* **提示文**:
===============

2015-08-30 23:34:00 | 呉思遠と思遠影業

こんにちは。お久しぶりです。管理人の醒龍です。
今回は、呉思遠(ウー・スーユエン)が
監督した作品も含め、製作にかかわった作品の中から、個人的にどうしてもはずせない作品をピックアップしてみました。
呉思遠については今までにブログでもいろいろ取り上げて書かせてもらいました。まぁ好きなんですよね。
たまに振り返ってみないとすぐ忘れてしまいますし(苦笑)、まずはこれら作品群を軽くおさらいしてみたいと思います。

呉思遠という人は、香港電影導演會の名誉会長でもありますが、有名な思遠影業公司(シーゾナル・フィルム)の創設者なのであります。
最近では「狼牙・ライジング・フィスト」や『功夫詠春』(国内未リリース)といった作品があります。
海外では苗字が呉ということでNG(エヌ・ジー)と呼ばれている人です。
当時は厳しい監督だったそうなんですが、
監督もやってたのにNGとは笑えるニックネームです!(モチ、NG連発してる・・という意味ではないでしょうね。念のため。)

肩書きはプロデューサーでOKだと思うのですが、一部では残念ながら映画監督としてしか認識されていない映画人。
(日本では”ウー・シーユエン”名義が一般的。)

===============

* **記録一覧**:
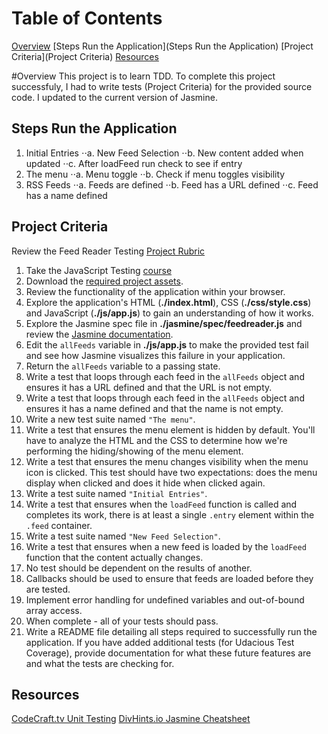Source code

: # Table of Contents
[Overview](Overview)
[Steps Run the Application](Steps Run the Application)
[Project Criteria](Project Criteria)
[Resources](Resources)

#Overview
This project is to learn TDD. To complete this project successfuly, I had to write tests (Project Criteria) for the provided source code. I updated to the current version of Jasmine.

## Steps Run the Application
1. Initial Entries
⋅⋅a. New Feed Selection
⋅⋅b. New content added when updated
⋅⋅c. After loadFeed run check to see if entry
2. The menu
⋅⋅a. Menu toggle
⋅⋅b. Check if menu toggles visibility
3. RSS Feeds
⋅⋅a. Feeds are defined
⋅⋅b. Feed has a URL defined
⋅⋅c. Feed has a name defined

## Project Criteria

Review the Feed Reader Testing [Project Rubric](https://review.udacity.com/#!/projects/3442558598/rubric)

1. Take the JavaScript Testing [course](https://www.udacity.com/course/ud549)
2. Download the [required project assets](http://github.com/udacity/frontend-nanodegree-feedreader).
3. Review the functionality of the application within your browser.
4. Explore the application's HTML (**./index.html**), CSS (**./css/style.css**) and JavaScript (**./js/app.js**) to gain an understanding of how it works.
5. Explore the Jasmine spec file in **./jasmine/spec/feedreader.js** and review the [Jasmine documentation](http://jasmine.github.io).
6. Edit the `allFeeds` variable in **./js/app.js** to make the provided test fail and see how Jasmine visualizes this failure in your application.
7. Return the `allFeeds` variable to a passing state.
8. Write a test that loops through each feed in the `allFeeds` object and ensures it has a URL defined and that the URL is not empty.
9. Write a test that loops through each feed in the `allFeeds` object and ensures it has a name defined and that the name is not empty.
10. Write a new test suite named `"The menu"`.
11. Write a test that ensures the menu element is hidden by default. You'll have to analyze the HTML and the CSS to determine how we're performing the hiding/showing of the menu element.
12. Write a test that ensures the menu changes visibility when the menu icon is clicked. This test should have two expectations: does the menu display when clicked and does it hide when clicked again.
13. Write a test suite named `"Initial Entries"`.
14. Write a test that ensures when the `loadFeed` function is called and completes its work, there is at least a single `.entry` element within the `.feed` container.
15. Write a test suite named `"New Feed Selection"`.
16. Write a test that ensures when a new feed is loaded by the `loadFeed` function that the content actually changes.
17. No test should be dependent on the results of another.
18. Callbacks should be used to ensure that feeds are loaded before they are tested.
19. Implement error handling for undefined variables and out-of-bound array access.
20. When complete - all of your tests should pass. 
21. Write a README file detailing all steps required to successfully run the application. If you have added additional tests (for Udacious Test Coverage),  provide documentation for what these future features are and what the tests are checking for.

## Resources
[CodeCraft.tv Unit Testing](https://codecraft.tv/courses/angular/unit-testing/jasmine-and-karma/)
[DivHints.io Jasmine Cheatsheet](https://devhints.io/jasmine)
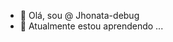 - 👋 Olá, sou @ Jhonata-debug
- 🌱 Atualmente estou aprendendo ...

<!---
Jhonata-debug / Jhonata-debug é um repositório ✨ especial ✨ porque seu `README.md` (este arquivo) aparece em seu perfil GitHub.
Você pode clicar no link Visualizar para ver suas alterações.
--->
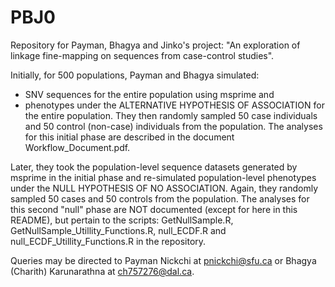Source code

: # PBJ0
Repository for Payman, Bhagya and Jinko's project: 
"An exploration of linkage fine-mapping on sequences from case-control studies".

Initially, for 500 populations, Payman and Bhagya simulated:
- SNV sequences for the entire population using msprime and
- phenotypes under the ALTERNATIVE HYPOTHESIS OF ASSOCIATION for the entire population.
They then randomly sampled 50 case individuals and 50 control (non-case) individuals
from the population.
The analyses for this initial phase are described in the document Workflow_Document.pdf.  

Later, they took the population-level sequence datasets generated by msprime in 
the initial phase and re-simulated population-level phenotypes under the
NULL HYPOTHESIS OF NO ASSOCIATION.
Again, they randomly sampled 50 cases and 50 controls from the population.
The analyses for this second "null" phase are NOT documented (except for here in this README),
but pertain to the scripts: GetNullSample.R, GetNullSample_Utillity_Functions.R,
null_ECDF.R and null_ECDF_Utillity_Functions.R in the repository.

Queries may be directed to Payman Nickchi at pnickchi@sfu.ca or Bhagya (Charith) Karunarathna at ch757276@dal.ca.
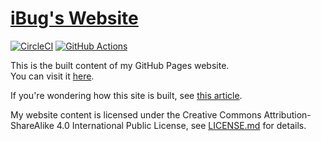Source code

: # [iBug's Website][site]

<!-- [![Build Status](https://travis-ci.org/iBug/iBug-source.svg?branch=master)](https://travis-ci.org/iBug/iBug-source) -->
[![CircleCI](https://circleci.com/gh/iBug/iBug-source.svg?style=shield)](https://circleci.com/gh/iBug/iBug-source)
[![GitHub Actions](https://github.com/iBug/iBug-source/workflows/build/badge.svg)](https://github.com/iBug/iBug-source/actions)

This is the built content of my GitHub Pages website.  
You can visit it [here][site].

If you're wondering how this site is built, see [this article][1].

My website content is licensed under the Creative Commons Attribution-ShareAlike 4.0 International Public License, see [LICENSE.md](LICENSE.md) for details.

  [site]: https://ibugone.com/
  [1]: https://ibugone.com/p/4
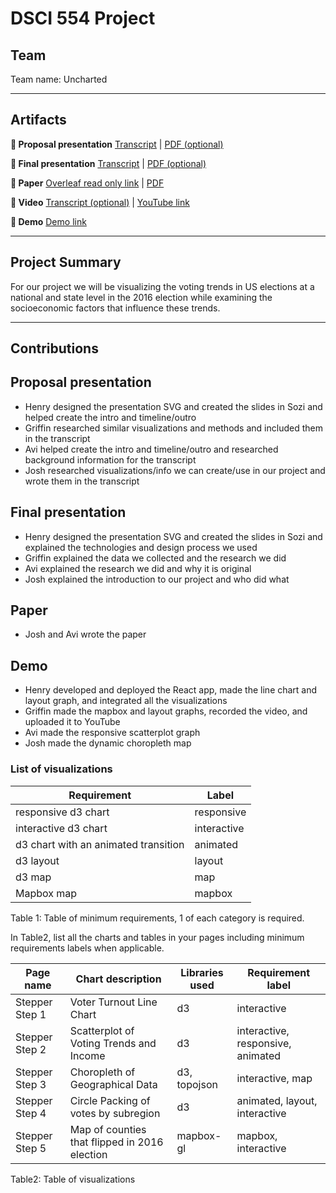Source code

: # DSCI 554 Project

## Team

Team name: Uncharted

---

## Artifacts

**🍿 Proposal presentation** [Transcript](presentations/proposal/TRANSCRIPT.md) | [PDF (optional)](presentations/proposal/presentation.pdf)

**🍿 Final presentation** [Transcript](presentations/final/TRANSCRIPT.md) | [PDF (optional)](presentations/final/presentation.pdf)

**📄 Paper** [Overleaf read only link](https://www.overleaf.com/read/qrqytpzrjmns) | [PDF](paper/Uncharted.pdf)

**🎥 Video** [Transcript (optional)](video/TRANSCRIPT.md) | [YouTube link](https://youtu.be/ZiyN-JQmZso)

**🚢 Demo** [Demo link](http://pdms.usc.edu/dsci-554-projects/project-uncharted/)

---

## Project Summary

For our project we will be visualizing the voting trends in US elections at a national and state level in the 2016 election while examining the socioeconomic factors that influence these trends.

---

## Contributions

## Proposal presentation

- Henry designed the presentation SVG and created the slides in Sozi and helped create the intro and timeline/outro
- Griffin researched similar visualizations and methods and included them in the transcript
- Avi helped create the intro and timeline/outro and researched background information for the transcript
- Josh researched visualizations/info we can create/use in our project and wrote them in the transcript

## Final presentation

- Henry designed the presentation SVG and created the slides in Sozi and explained the technologies and design process we used
- Griffin explained the data we collected and the research we did
- Avi explained the research we did and why it is original
- Josh explained the introduction to our project and who did what

## Paper

- Josh and Avi wrote the paper

## Demo

- Henry developed and deployed the React app, made the line chart and layout graph, and integrated all the visualizations
- Griffin made the mapbox and layout graphs, recorded the video, and uploaded it to YouTube
- Avi made the responsive scatterplot graph
- Josh made the dynamic choropleth map

### List of visualizations

| Requirement                          | Label       |
| ------------------------------------ | ----------- |
| responsive d3 chart                  | responsive  |
| interactive d3 chart                 | interactive |
| d3 chart with an animated transition | animated    |
| d3 layout                            | layout      |
| d3 map                               | map         |
| Mapbox map                           | mapbox      |

Table 1: Table of minimum requirements, 1 of each category is required.

In Table2, list all the charts and tables in your pages including minimum requirements labels when applicable.

| Page name      | Chart description                             | Libraries used | Requirement label                 |
| -------------- | --------------------------------------------- | -------------- | --------------------------------- |
| Stepper Step 1 | Voter Turnout Line Chart                      | d3             | interactive                       |
| Stepper Step 2 | Scatterplot of Voting Trends and Income       | d3             | interactive, responsive, animated |
| Stepper Step 3 | Choropleth of Geographical Data               | d3, topojson   | interactive, map                  |
| Stepper Step 4 | Circle Packing of votes by subregion          | d3             | animated, layout, interactive     |
| Stepper Step 5 | Map of counties that flipped in 2016 election | mapbox-gl      | mapbox, interactive               |

Table2: Table of visualizations
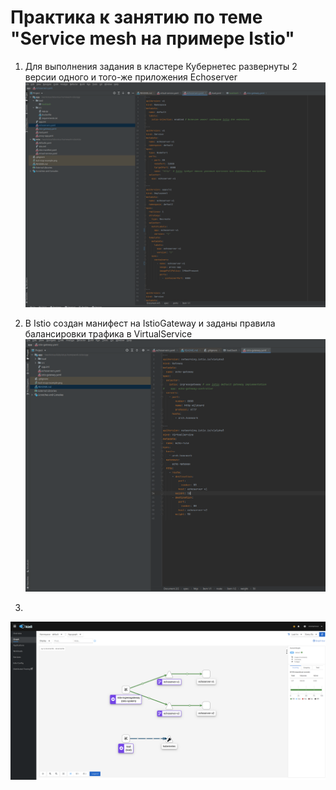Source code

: # Практика к занятию по теме "Service mesh на примере Istio"
1) Для выполнения задания в кластере Кубернетес развернуты 2 версии одного и того-же приложения Echoserver
![Листинг файла с манифестами тестовых приложений](doc/echoservers.png)

2) В Istio создан манифест на IstioGateway и заданы правила балансировки трафика в VirtualService
   ![Листинг файла с манифестами Istio](doc/istio-manifest.png)
3)


![Листинг файла с манифестами Istio](doc/istio-50x50.png)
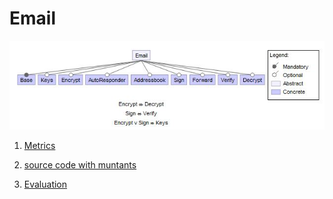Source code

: # Email

![image](https://raw.githubusercontent.com/fischerJF/vamos2020/master/featureModel/Email.JPG)

1. [Metrics](https://github.com/fischerJF/vamos2020/blob/master/metrics/Email.csv)
 
2. [source code with muntants](https://github.com/fischerJF/vamos2020/tree/master/dataset_with_mutant/email)

3. [Evaluation](https://github.com/fischerJF/vamos2020/tree/master/workspace_IncLing/email)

===============

* **課題の指示**: 呉思遠を紹介する文章から、「2015-08-30 23:34:00 | 呉思遠と思遠影業」で始まり「ス)といった作品があります。」で終わる部分を一字も変えずに引用してください。

* **解答**:
2015-08-30 23:34:00 | 呉思遠と思遠影業

こんにちは。お久しぶりです。管理人の醒龍です。
今回は、呉思遠(ウー・スーユエン)が
監督した作品も含め、製作にかかわった作品の中から、個人的にどうしてもはずせない作品をピックアップしてみました。
呉思遠については今までにブログでもいろいろ取り上げて書かせてもらいました。まぁ好きなんですよね。
たまに振り返ってみないとすぐ忘れてしまいますし(苦笑)、まずはこれら作品群を軽くおさらいしてみたいと思います。

呉思遠という人は、香港電影導演會の名誉会長でもありますが、有名な思遠影業公司(シーゾナル・フィルム)の創設者なのであります。
最近では「狼牙・ライジング・フィスト」や『功夫詠春』(国内未リリース)といった作品があります。